Many organizations want to use AI but get stuck in unclear ambitions or technology-centered pilot projects without clear business connections. Instead, an AI First strategy requires a long-term and strategic approach where data, business needs, and technical solutions work together from the start.
Here are five steps to help you move from insight to actual change:
1. Identify business processes where AI can create value
Start by taking inventory of your organization’s most important processes. Focus on finding areas where AI can make a real difference – in efficiency, accuracy, or customer value.
Ask yourselves questions like:
• Where are there large amounts of data that aren’t being used effectively?
• Which work tasks are repetitive, rule-based, and manual?
• Where are many routine decisions made that could be automated?
• Where do we interact with customers – and can AI contribute to faster, more personalized service?
Example areas could be customer support (AI-driven assistants), marketing (segmentation and predictive analysis), logistics (demand forecasting), or document management (NLP-based interpretation of contracts or reports).
2. Build a sustainable and accessible data foundation
AI requires data, but not just any data. It must be relevant, accessible, organized, and understandable. Many AI projects fail because the data foundation is fragmented or insufficient.
Start by:
• Ensuring access to the right data in the right format, from the right sources
• Understanding how data is collected, stored, and quality assured
• Eliminating silos and creating seamless data flows
• Establishing clear data governance – with responsibilities, roles, and security policies
This step is often the most time-consuming, but also the most crucial. AI without reliable data is like an engine without fuel.

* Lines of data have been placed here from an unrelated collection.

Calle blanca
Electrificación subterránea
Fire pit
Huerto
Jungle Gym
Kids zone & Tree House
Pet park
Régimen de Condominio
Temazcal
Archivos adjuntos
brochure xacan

3. Establish strategy, responsibility, and governance for AI
For AI to have real impact, it needs to have a place in the organization’s overall strategy, not just in the IT department. This means that management and business need to be as involved as data and technology experts.
Ask clear questions:
• What is the primary problem or opportunity AI should address?
• How do we define success – in ROI, precision, savings, customer satisfaction?

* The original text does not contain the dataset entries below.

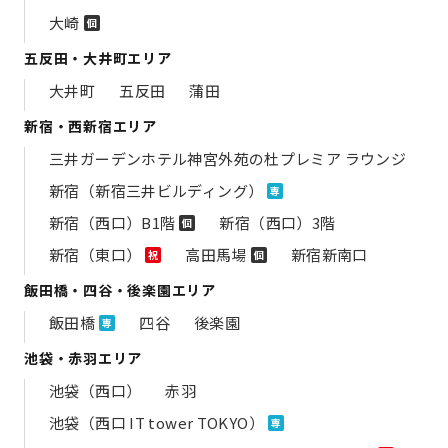
大崎
個
五反田・大井町エリア
大井町
五反田
蒲田
新宿・西新宿エリア
三井ガーデンホテル神宮外苑の​杜プレミア ラウンジ
新宿（新宿三井ビルディング）
専
新宿（西口）B1階
新宿（西口）3階
個
新宿（東口）
高田馬場
新宿新南口
祝
個
飯田橋・四谷・後楽園エリア
飯田橋
四谷
後楽園
専
池袋・赤羽エリア
池袋（西口）
赤羽
池袋（西口 IT tower TOKYO）
専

• Who owns the AI initiatives? What interaction is required between IT, business, and data analysis?
• What does our policy for responsible and ethical AI look like?
Consider forming a cross-functional AI council or team, where business leaders, technical specialists, and management participate in governance and prioritization.
4. Start small – test, learn, adjust, and scale up
Going AI First isn’t about building a huge project from the start. On the contrary. Start small, focused, and measurable. Identify an area with a clearly defined problem and sufficient data maturity.
Examples of pilot projects:
• Predictive demand analysis in the supply chain
• AI-based customer service bot handling common questions
• Document classification with NLP in legal or HR
• Recommendation systems in e-commerce or service sales
The goal is to quickly demonstrate value, learn from results, improve the model, and then scale up to other processes or business areas.
5. Integrate AI into the business model and company culture
In the long term, the goal is for AI to not just exist in specific projects, but to become a natural part of how the company operates and thinks. This requires both technical and cultural integration.
This includes:
• AI becomes a fundamental requirement in product development and service design
• Decision-making is supported by AI-generated insights in real-time
• Employees are trained in data understanding and AI competency
• AI is viewed as a strategic asset – not a technical cost item
An AI First organization combines technology, data, business, and culture in an intelligent ecosystem – where learning, adaptation, and automation are built into the core.
AI First is not just a technical strategy, it’s a new way of thinking, organizing, and developing. By gradually building the right data foundation, choosing relevant use cases, involving the right competencies, and integrating AI into core operations, companies can take a decisive step toward intelligent, scalable, and future-proof business development.